Substituting this in the second equation, we find the derivative $${C’_2}\left( x \right):$$

${{\left( { – {C’_2}\left( x \right)\frac{{\sin x}}{{\cos x}}} \right)\left( { – \sin x} \right) }+{ {C’_2}\left( x \right)\cos x = \sin 2x,\;\;}}\Rightarrow {{ {C’_2}\left( x \right)\left( {\frac{{{{\sin }^2}x}}{{\cos x}} + \cos x} \right) }={ \sin 2x,\;\;}}\Rightarrow {{ {C’_2}\left( x \right)\frac{{{{\sin }^2}x + {{\cos }^2}x}}{{\cos x}} }={ \sin 2x,\;\;}}\Rightarrow { {C’_2}\left( x \right)\frac{1}{{\cos x}} = \sin 2x,\;\;}\Rightarrow { {C’_2}\left( x \right) = \sin 2x\cos x.}$

It follows from here that

${{C’_1}\left( x \right) }={ – \sin 2x\cos x \cdot \frac{{\sin x}}{{\cos x}} } = { – \sin 2x\sin x.}$

Integrating the expressions for the derivatives $${C’_1}\left( x \right)$$ and $${C’_2}\left( x \right),$$ gives

${{C_1}\left( x \right) }={ \int {\left( { – \sin 2x\sin x} \right)dx} } = { – 2\int {{{\sin }^2}x\cos xdx} } = { – 2\int {{{\sin }^2}xd\left( {\sin x} \right)} } = { – 2 \cdot \frac{{{{\sin }^3}x}}{3} + {A_1} } = { – \frac{2}{3}{\sin ^3}x + {A_1},}$

${{C_2}\left( x \right) }={ \int {\left( {\sin 2x\cos x} \right)dx} } = {2\int {\sin x\,{{\cos }^2}xdx} } = { – 2\int {{\cos^2}xd\left( {\cos x} \right)} } = { – 2 \cdot \frac{{{\cos^3}x}}{3} + {A_2} } = { – \frac{2}{3}{\cos^3}x + {A_2}.}$

where $${A_1},$$ $${A_2}$$ are constants of integration.

■ EXERCISES TO COMPLETE ■
1) What does the derivation say A₁ and A₂ are?
2) Please write out part of the derivation, beginning at the words "It follows from" and stopping after the words "constants of integration.".
3) Does the derivation support each statement? Answer yes or no, and quote its deciding words. (a) The derivative of C₂(x) is found by substituting into the second equation. (b) C₁(x) and C₂(x) are obtained by differentiating expressions.
The material that comes next is separate from the derivation.

■ RECORDED INFORMATION ■
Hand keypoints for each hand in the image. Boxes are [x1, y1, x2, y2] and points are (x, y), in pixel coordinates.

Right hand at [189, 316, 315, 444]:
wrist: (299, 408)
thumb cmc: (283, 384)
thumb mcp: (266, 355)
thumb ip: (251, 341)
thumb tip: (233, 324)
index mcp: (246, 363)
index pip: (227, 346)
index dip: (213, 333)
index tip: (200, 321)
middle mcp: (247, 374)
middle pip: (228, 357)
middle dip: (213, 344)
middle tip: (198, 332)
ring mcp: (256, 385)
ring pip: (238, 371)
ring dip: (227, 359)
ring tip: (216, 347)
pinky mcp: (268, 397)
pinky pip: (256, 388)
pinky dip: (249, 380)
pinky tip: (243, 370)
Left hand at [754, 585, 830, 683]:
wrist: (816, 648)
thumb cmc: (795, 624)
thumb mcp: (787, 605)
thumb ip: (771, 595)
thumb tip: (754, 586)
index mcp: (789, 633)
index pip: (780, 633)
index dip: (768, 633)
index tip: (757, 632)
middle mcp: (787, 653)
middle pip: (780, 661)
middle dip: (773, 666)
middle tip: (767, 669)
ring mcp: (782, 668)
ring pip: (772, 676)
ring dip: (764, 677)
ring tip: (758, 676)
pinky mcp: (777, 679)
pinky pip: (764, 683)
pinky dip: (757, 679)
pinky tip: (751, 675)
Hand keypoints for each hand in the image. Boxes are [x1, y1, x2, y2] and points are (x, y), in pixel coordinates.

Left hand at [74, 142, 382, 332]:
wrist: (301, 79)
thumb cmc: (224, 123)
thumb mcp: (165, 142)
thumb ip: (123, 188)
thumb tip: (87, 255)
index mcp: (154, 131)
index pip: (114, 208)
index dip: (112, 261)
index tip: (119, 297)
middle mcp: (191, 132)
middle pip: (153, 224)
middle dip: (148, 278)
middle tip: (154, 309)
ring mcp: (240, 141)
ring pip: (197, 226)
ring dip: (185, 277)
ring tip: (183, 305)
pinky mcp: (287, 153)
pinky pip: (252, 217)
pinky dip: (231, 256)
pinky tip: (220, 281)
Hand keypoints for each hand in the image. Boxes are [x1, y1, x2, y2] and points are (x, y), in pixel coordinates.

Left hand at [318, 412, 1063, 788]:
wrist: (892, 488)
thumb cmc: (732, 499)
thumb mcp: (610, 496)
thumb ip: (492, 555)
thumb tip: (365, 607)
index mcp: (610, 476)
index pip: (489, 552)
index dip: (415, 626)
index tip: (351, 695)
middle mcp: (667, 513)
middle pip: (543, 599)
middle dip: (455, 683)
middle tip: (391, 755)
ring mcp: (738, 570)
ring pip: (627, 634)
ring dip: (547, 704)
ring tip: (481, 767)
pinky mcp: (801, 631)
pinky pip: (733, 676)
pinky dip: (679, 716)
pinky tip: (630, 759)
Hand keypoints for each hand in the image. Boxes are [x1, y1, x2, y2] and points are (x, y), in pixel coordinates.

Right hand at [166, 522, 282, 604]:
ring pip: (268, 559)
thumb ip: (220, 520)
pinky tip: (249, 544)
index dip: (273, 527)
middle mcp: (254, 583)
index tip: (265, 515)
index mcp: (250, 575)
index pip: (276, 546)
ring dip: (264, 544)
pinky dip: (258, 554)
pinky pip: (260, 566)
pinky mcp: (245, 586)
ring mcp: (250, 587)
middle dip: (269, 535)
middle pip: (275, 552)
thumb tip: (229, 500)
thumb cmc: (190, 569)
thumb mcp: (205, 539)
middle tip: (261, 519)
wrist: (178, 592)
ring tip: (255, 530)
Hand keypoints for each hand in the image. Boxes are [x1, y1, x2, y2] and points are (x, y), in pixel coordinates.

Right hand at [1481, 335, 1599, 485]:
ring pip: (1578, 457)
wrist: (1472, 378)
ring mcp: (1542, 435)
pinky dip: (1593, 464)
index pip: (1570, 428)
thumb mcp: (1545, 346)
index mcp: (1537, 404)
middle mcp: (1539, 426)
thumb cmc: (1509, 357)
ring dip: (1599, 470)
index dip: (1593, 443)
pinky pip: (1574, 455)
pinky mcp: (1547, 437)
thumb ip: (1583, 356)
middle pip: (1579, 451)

■ PROBLEM SOLUTIONS ■
1) They are constants of integration.

2)
It follows from here that

${{C’_1}\left( x \right) }={ – \sin 2x\cos x \cdot \frac{{\sin x}}{{\cos x}} } = { – \sin 2x\sin x.}$

Integrating the expressions for the derivatives $${C’_1}\left( x \right)$$ and $${C’_2}\left( x \right),$$ gives

${{C_1}\left( x \right) }={ \int {\left( { – \sin 2x\sin x} \right)dx} } = { – 2\int {{{\sin }^2}x\cos xdx} } = { – 2\int {{{\sin }^2}xd\left( {\sin x} \right)} } = { – 2 \cdot \frac{{{{\sin }^3}x}}{3} + {A_1} } = { – \frac{2}{3}{\sin ^3}x + {A_1},}$

${{C_2}\left( x \right) }={ \int {\left( {\sin 2x\cos x} \right)dx} } = {2\int {\sin x\,{{\cos }^2}xdx} } = { – 2\int {{\cos^2}xd\left( {\cos x} \right)} } = { – 2 \cdot \frac{{{\cos^3}x}}{3} + {A_2} } = { – \frac{2}{3}{\cos^3}x + {A_2}.}$

where $${A_1},$$ $${A_2}$$ are constants of integration.

3)
(a) Yes: "Substituting this in the second equation, we find the derivative"
(b) No: "Integrating the expressions for the derivatives"